I’m wondering if we might like to try adding a mission community to our congregation.  This mission community would be supported by everyone who is already here, and everyone would have a role in supporting it.  Your role might be to make food for it.  It might be to carry around flyers and invite everyone you meet – at the gas station, grocery store, library.  Giving them out wherever you are.  It might be simply not complaining about things being different, the church being fuller and therefore messier, and the ways that forming honest and mutual relationships with new people change us.  Are you willing to invite those from the mission community to share meals with you?  Are you willing to get to know any children who come, and spend time with them outside of church?  Even if you don’t like, understand, or get the ways the mission community does things, are you willing to financially, emotionally, and spiritually support it as the mission of Calvary?  Will you come sometimes to events the mission community holds, and invite them to come to your events, too?  Would you rather the church be the way you like it, understand it, and it has always been, but maybe close in a few years, or open, but different?  Different congregations make different choices. 

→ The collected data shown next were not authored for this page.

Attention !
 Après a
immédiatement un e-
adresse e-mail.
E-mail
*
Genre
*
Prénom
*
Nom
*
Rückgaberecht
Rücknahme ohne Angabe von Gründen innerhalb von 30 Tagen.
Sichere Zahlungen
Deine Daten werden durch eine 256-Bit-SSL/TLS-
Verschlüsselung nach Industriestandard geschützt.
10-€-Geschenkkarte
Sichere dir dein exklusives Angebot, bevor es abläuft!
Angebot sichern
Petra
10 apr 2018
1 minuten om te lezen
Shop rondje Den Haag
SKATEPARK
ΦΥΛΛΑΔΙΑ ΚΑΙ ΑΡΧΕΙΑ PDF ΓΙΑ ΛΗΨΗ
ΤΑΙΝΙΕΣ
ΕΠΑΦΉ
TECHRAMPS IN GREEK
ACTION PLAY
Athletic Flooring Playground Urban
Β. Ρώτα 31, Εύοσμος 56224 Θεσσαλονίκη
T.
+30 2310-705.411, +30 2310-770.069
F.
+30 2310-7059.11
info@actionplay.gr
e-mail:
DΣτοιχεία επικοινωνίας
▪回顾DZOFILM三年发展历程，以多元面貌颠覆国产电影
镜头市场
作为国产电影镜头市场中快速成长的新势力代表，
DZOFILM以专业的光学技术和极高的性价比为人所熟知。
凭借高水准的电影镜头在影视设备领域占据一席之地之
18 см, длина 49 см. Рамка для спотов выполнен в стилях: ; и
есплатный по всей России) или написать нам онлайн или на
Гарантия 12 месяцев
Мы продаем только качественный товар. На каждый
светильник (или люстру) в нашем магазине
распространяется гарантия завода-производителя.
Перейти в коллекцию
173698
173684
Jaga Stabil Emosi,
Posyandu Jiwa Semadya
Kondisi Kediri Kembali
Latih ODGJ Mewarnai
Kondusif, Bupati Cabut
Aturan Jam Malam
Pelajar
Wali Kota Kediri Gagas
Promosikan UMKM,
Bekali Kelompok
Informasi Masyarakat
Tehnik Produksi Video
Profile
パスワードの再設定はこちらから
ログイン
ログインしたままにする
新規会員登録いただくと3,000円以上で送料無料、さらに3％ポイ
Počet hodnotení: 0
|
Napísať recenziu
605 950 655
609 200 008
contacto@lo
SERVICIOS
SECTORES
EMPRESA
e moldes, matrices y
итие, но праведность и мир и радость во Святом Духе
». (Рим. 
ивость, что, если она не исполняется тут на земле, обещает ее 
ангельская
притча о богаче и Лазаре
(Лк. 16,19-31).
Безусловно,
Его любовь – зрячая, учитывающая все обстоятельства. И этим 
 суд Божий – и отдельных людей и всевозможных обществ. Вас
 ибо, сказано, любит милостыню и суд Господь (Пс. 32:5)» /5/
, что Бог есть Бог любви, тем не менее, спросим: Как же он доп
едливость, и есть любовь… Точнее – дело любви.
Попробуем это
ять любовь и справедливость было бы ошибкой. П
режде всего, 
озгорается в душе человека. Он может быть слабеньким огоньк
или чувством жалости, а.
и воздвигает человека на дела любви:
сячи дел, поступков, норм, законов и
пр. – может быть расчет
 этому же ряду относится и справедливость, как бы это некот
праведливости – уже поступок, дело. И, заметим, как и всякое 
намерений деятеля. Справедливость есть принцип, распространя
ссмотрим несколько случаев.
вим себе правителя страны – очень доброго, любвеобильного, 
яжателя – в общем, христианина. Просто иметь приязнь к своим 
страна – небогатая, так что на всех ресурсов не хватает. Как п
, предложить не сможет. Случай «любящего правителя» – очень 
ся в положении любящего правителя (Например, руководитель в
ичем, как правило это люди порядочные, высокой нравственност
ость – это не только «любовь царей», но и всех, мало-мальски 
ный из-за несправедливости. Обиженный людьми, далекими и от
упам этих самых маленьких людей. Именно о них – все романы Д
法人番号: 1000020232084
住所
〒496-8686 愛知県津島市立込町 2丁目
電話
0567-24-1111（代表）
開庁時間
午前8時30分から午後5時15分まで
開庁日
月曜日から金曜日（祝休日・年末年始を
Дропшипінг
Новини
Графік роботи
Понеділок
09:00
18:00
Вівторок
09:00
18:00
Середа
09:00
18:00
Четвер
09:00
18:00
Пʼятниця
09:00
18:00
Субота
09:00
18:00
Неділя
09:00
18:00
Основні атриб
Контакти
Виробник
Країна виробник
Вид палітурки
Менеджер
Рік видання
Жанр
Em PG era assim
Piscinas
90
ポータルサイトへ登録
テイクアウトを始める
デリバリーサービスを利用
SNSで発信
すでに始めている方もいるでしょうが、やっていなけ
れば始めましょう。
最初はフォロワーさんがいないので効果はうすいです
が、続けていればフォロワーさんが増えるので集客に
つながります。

If we really believe in our Christian story of death and resurrection, then closing is a faithful choice.  Because we’re able to trust that Jesus, through the church, can use the resources to bring New Life somewhere else.  It is better to let things go than to hold onto them until we hurt ourselves and others. It is a radical choice to close and trust that Jesus will find a way to bring each person and the resources of the congregation New Life. 

We can also decide that our faithful choice is to be radical in our proclamation of the Gospel while open. If we want to do this, as I believe we have the desire and attitude to do, here is what I don’t know: Do we have the energy?  Do we have the capacity?  Is each person here willing to find their role in forming and supporting the addition of a new community?  Is there room for adding something new, and focusing our energy there, while staying grounded in our traditions, our Lutheran heritage, and Sunday Morning worship?   With the formation of a new community attached to our congregation, Sunday morning worship would change very little.  There would be a solid base from which to live out your faith and the proclamation of the Gospel.  Are you ready?  How will you help?

Please let me know.  Like I said, I’m testing the ideas to see what works and what people think.  Also, many of the things I’ve written here I’ve been saying to people at fellowship hour, and I don’t want anyone to feel left out of the conversation.  Your voice matters.  Your support matters.  If most of the people here are willing to name one or two ways they would be willing to support a new mission community, we may have the energy to make it happen.  It might be too soon for this conversation for some of us, but some of us are already having it, and every voice matters.  Share your thoughts with me and let me know!